Looking Beyond Yale and Harvard for 'Best and Brightest' Supreme Court Clerks
The justices hire the best legal minds in the country. But why should they only come from the top 10?
September 23, 2019 at 11:50 AM
6 minute read
The original version of this story was published on National Law Journal
On April 24, 2009, U. S. Supreme Court Justice Antonin Scalia was not pulling any punches. Fielding questions from an audience of American University law students, he was asked whether it was likely that the law school's students would be able to secure a clerkship at the nation's highest court. His answer was characteristically blunt—not likely.

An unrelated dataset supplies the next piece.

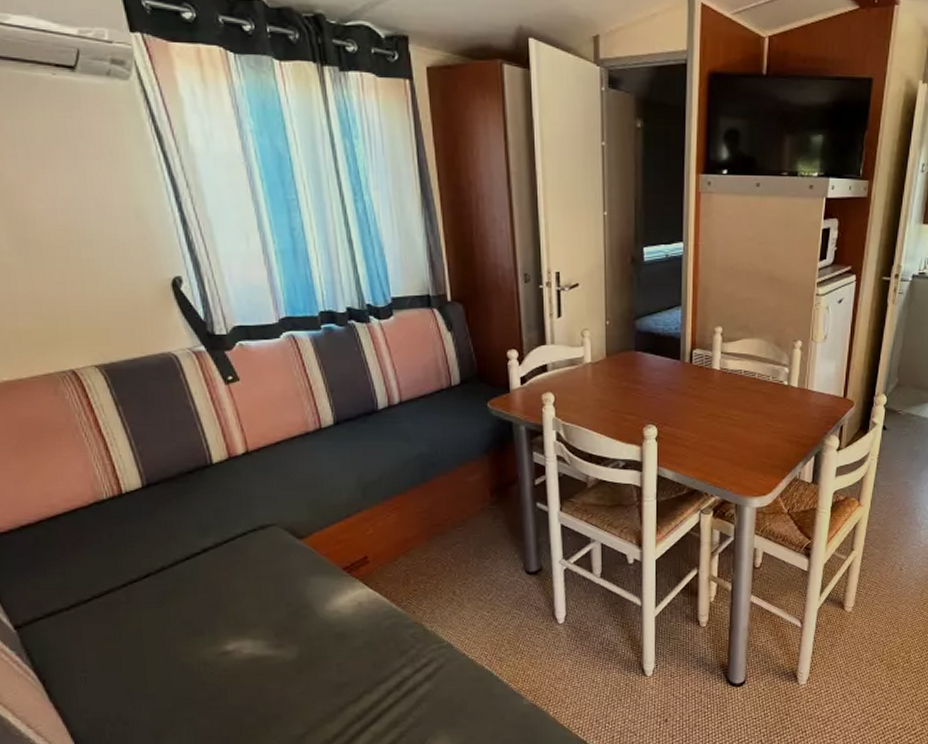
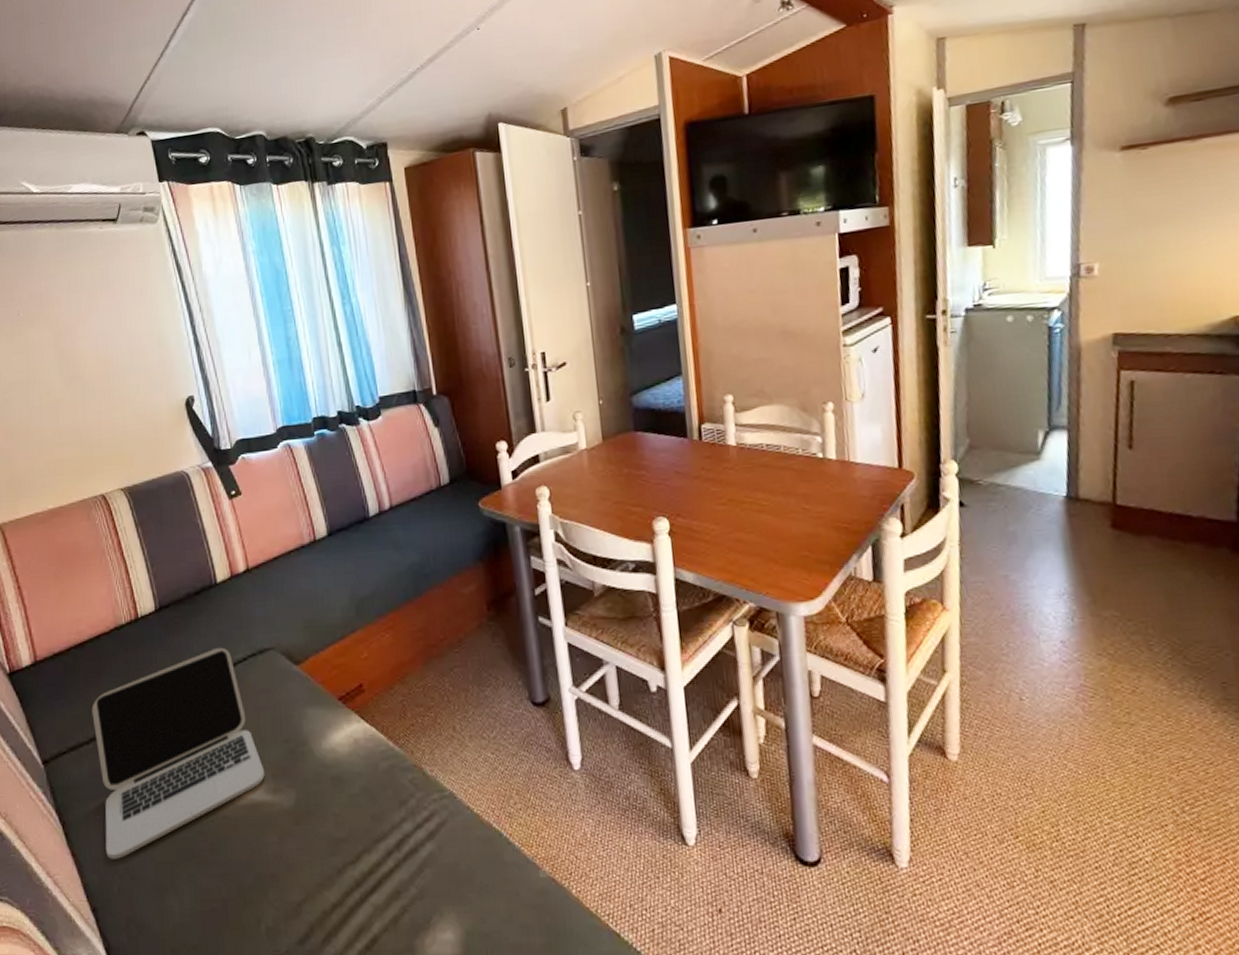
laptop: none [71,522,267,710] -> present [91,647,265,859]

"By and large," Scalia observed, "I'm going to be picking from the law schools that basically are the hardest to get into. They admit the best and the brightest, and they may not teach very well, but you can't make a sow's ear out of a silk purse. If they come in the best and the brightest, they're probably going to leave the best and the brightest."
The justice added that, while he once shared a law clerk who was selected by retired Justice Lewis Powell, he himself would have never hired the clerk. "For God's sake, he went to Ohio State." Ironically, Scalia conceded that the clerk—Jeffrey Sutton, currently a judge on the U.S. Court of Appeals for the Sixth Circuit—turned out to be "one of the very best law clerks I ever had."